For the study, Niu and her colleagues looked at data collected from 507 Chinese women with uncomplicated pregnancies, no history of hypertension ,and normal blood sugar and cholesterol. The women underwent seven or more blood pressure measurements during their pregnancies, along with other tests typically used to monitor pregnancy, including weight measurements and fetal ultrasounds. They continued taking tests once every few months for a year-and-a-half after giving birth.

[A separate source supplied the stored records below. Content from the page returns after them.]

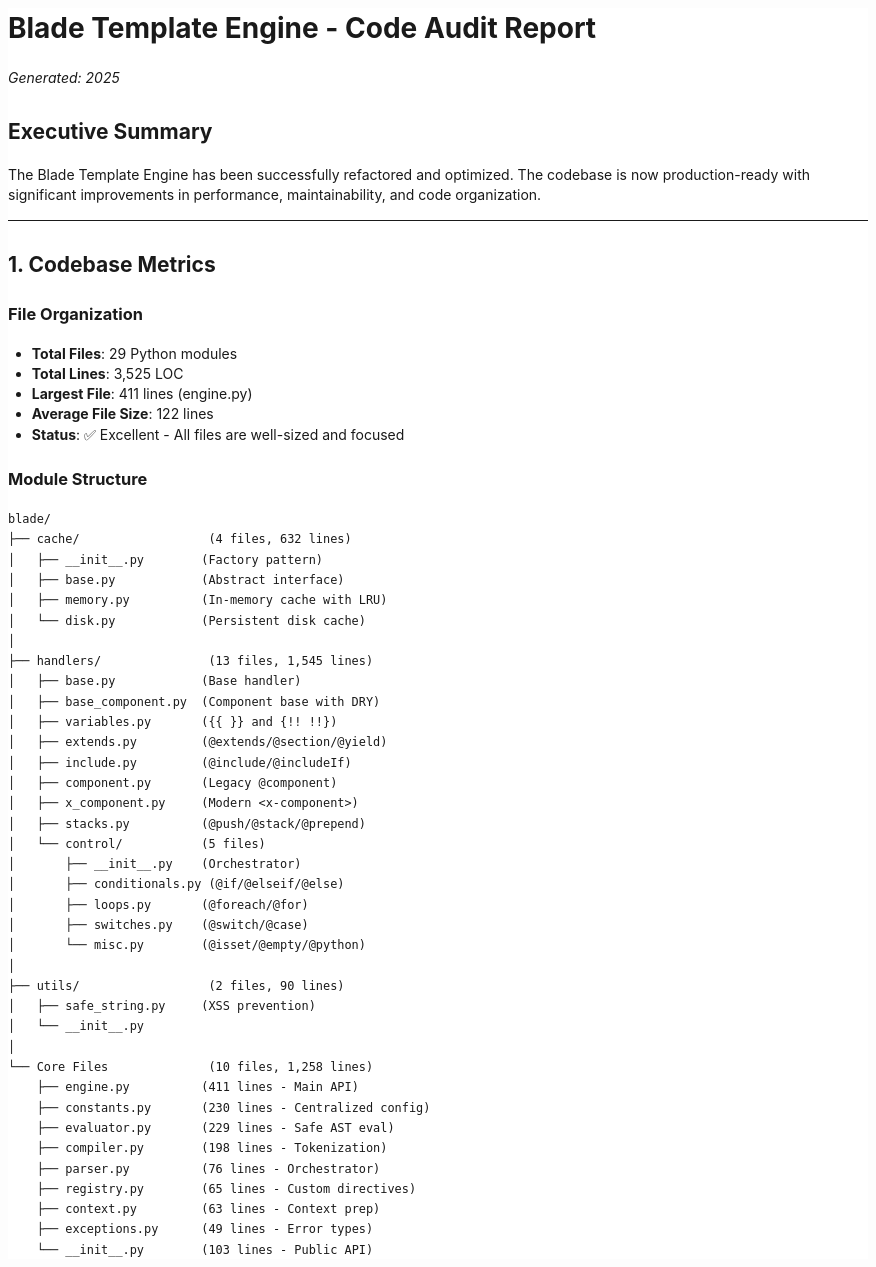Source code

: # Blade Template Engine - Code Audit Report
*Generated: 2025*

## Executive Summary

The Blade Template Engine has been successfully refactored and optimized. The codebase is now production-ready with significant improvements in performance, maintainability, and code organization.

---

## 1. Codebase Metrics

### File Organization
- **Total Files**: 29 Python modules
- **Total Lines**: 3,525 LOC
- **Largest File**: 411 lines (engine.py)
- **Average File Size**: 122 lines
- **Status**: ✅ Excellent - All files are well-sized and focused

### Module Structure
```
blade/
├── cache/                  (4 files, 632 lines)
│   ├── __init__.py        (Factory pattern)
│   ├── base.py            (Abstract interface)
│   ├── memory.py          (In-memory cache with LRU)
│   └── disk.py            (Persistent disk cache)
│
├── handlers/               (13 files, 1,545 lines)
│   ├── base.py            (Base handler)
│   ├── base_component.py  (Component base with DRY)
│   ├── variables.py       ({{ }} and {!! !!})
│   ├── extends.py         (@extends/@section/@yield)
│   ├── include.py         (@include/@includeIf)
│   ├── component.py       (Legacy @component)
│   ├── x_component.py     (Modern <x-component>)
│   ├── stacks.py          (@push/@stack/@prepend)
│   └── control/           (5 files)
│       ├── __init__.py    (Orchestrator)
│       ├── conditionals.py (@if/@elseif/@else)
│       ├── loops.py       (@foreach/@for)
│       ├── switches.py    (@switch/@case)
│       └── misc.py        (@isset/@empty/@python)
│
├── utils/                  (2 files, 90 lines)
│   ├── safe_string.py     (XSS prevention)
│   └── __init__.py
│
└── Core Files              (10 files, 1,258 lines)
    ├── engine.py          (411 lines - Main API)
    ├── constants.py       (230 lines - Centralized config)
    ├── evaluator.py       (229 lines - Safe AST eval)
    ├── compiler.py        (198 lines - Tokenization)
    ├── parser.py          (76 lines - Orchestrator)
    ├── registry.py        (65 lines - Custom directives)
    ├── context.py         (63 lines - Context prep)
    ├── exceptions.py      (49 lines - Error types)
    └── __init__.py        (103 lines - Public API)
```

The study participants were grouped into three categories based on their blood pressure levels: those whose blood pressure remained on the lower end of normal throughout pregnancy (34 percent), those whose blood pressure hovered around midpoint-normal (52 percent), and those whose readings trended in the higher end of normal or prehypertensive (13 percent). In the statement, researchers said that a series of measurements during a woman’s lifetime did not predict risk of metabolic syndrome, but that patterns of repeated elevations over the course of a pregnancy did.

"Blood pressure measurements are already done as a matter of routine and cost-effective checkups during pregnancy, so our findings underscore this tool's potential to gauge a woman's post-partum cardiovascular risk," Niu said. "Early identification of metabolic risk factors and implementation of lifestyle modifications may help delay the onset of cardiovascular disease that would present itself 20 to 30 years after delivery."

In other words, pregnancy can be seen as a cardiovascular stress test for women in the sense that it can “reveal underlying disturbances in blood pressure regulation, glucose, and cholesterol metabolism,” researchers wrote in a news release.  If these three areas are plagued by abnormalities, then they are likely to have disrupted cardiovascular functions, which can eventually lead to cardiovascular disease.

Prehypertension doesn’t only put the mother at risk. Past research has found that pregnant women who experience higher blood pressure than normal or persistent blood pressure elevations in the upper ranges are more likely to give birth to an underweight or stillborn baby.